Shakira smooches Shimon Peres
Moshe Milner, GPO

Shakira, the Colombian pop diva (of Lebanese descent), spoke courageously against Israel's 2006 aggression in the land of her forebears, calling on "the leaders of the US and of the world's great powers to stop this war, since we all know they could stop it. We want something better for our children, for the children of Colombia, the children of Israel, the children of Palestine, the children of Lebanon, the children of the world." In 2003, when Bush's Iraq invasion was pending, she incorporated into her concerts a sketch with giant puppets of the Grim Reaper playing chess with Bush and Saddam as the pieces. Good stuff.

But now the Jewish Telegraphic Agency reports that the sexy superstar has just appeared as a UNICEF "goodwill ambassador" at the third annual Israeli President's Conference—in defiance of a Facebook appeal by sanctions advocates. The Facebook page, "Shakira: Say NO to apartheid and YES to Freedom for Palestine," has won 1,926 "likes." It links to an open letter, signed by both Israelis and Palestinians, urging Shakira, "Please sing freedom for Palestine instead of endorsing Shimon Peres and Israeli apartheid!"

Peres, a two-time Israeli prime minister the current Israeli president (a largely ceremonial position), presided over the conference, and a photo on the Israeli news portal YNet shows prez Peres and the Arabo-Colombian diva sharing a sociable smooch.

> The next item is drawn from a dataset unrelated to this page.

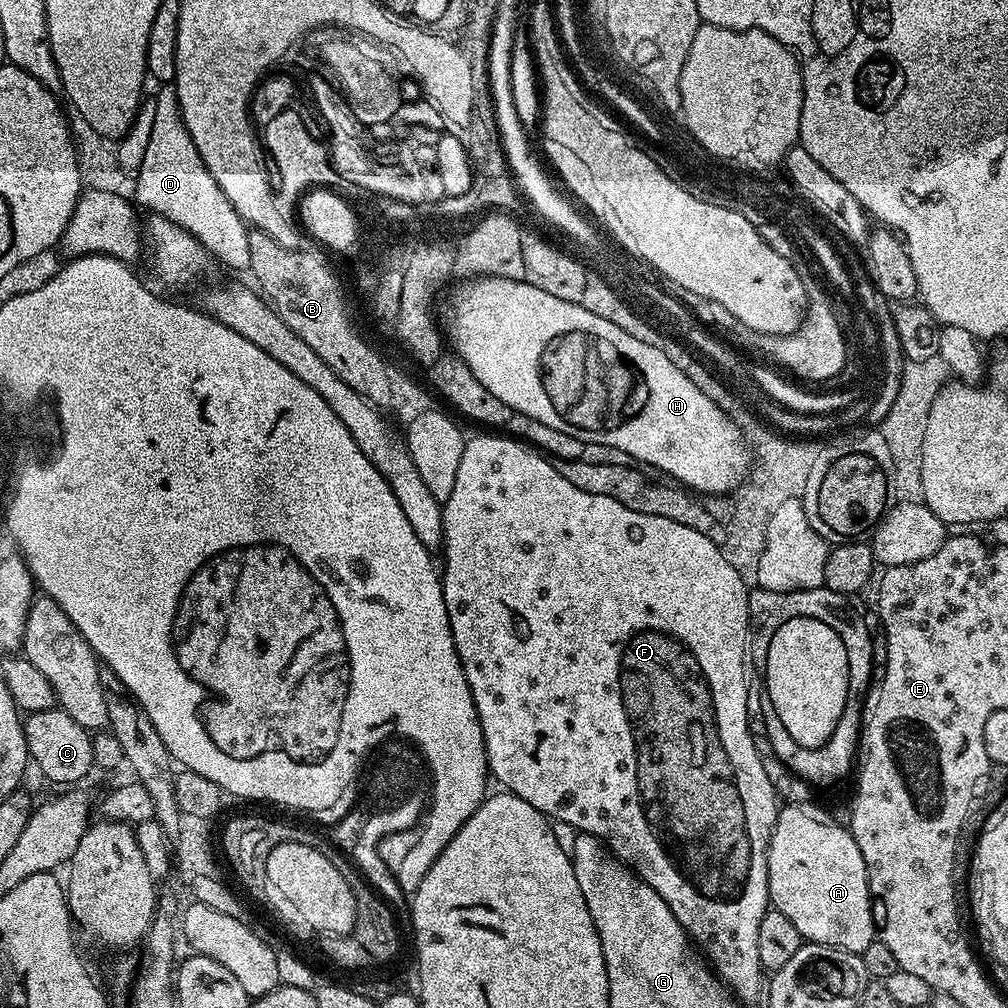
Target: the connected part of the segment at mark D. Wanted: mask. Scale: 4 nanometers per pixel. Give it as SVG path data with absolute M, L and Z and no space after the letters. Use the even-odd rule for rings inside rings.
M175 83L159 85L158 91L160 93L154 96L154 127L150 133L146 158L142 158L140 171L134 176L135 203L141 209L148 208L144 210L170 218L185 228L191 236L198 238L198 242L202 242L202 246L219 263L221 260L228 268L247 269L250 262L249 225L236 213L226 194L222 194L218 182L210 178L210 170L206 170L198 154L198 146L194 146L194 138L190 138L190 130L186 130Z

She was quoted with predictable platitudes about how  the Holy Land is the "perfect place to talk about how urgent it is to invest in education." The Palestinian students whose schoolhouse was destroyed by IDF troops in the Jordan Valley earlier this year might view this statement with a degree of irony, as might those whose schools have been closed by the West Bank wall, or attacked with tear gas during graduation ceremonies.

Peres, in his own comments at the conference, praised Shakira, saying that she represents "hope and innocence." The reference to "innocence" could be read in a less than flattering light.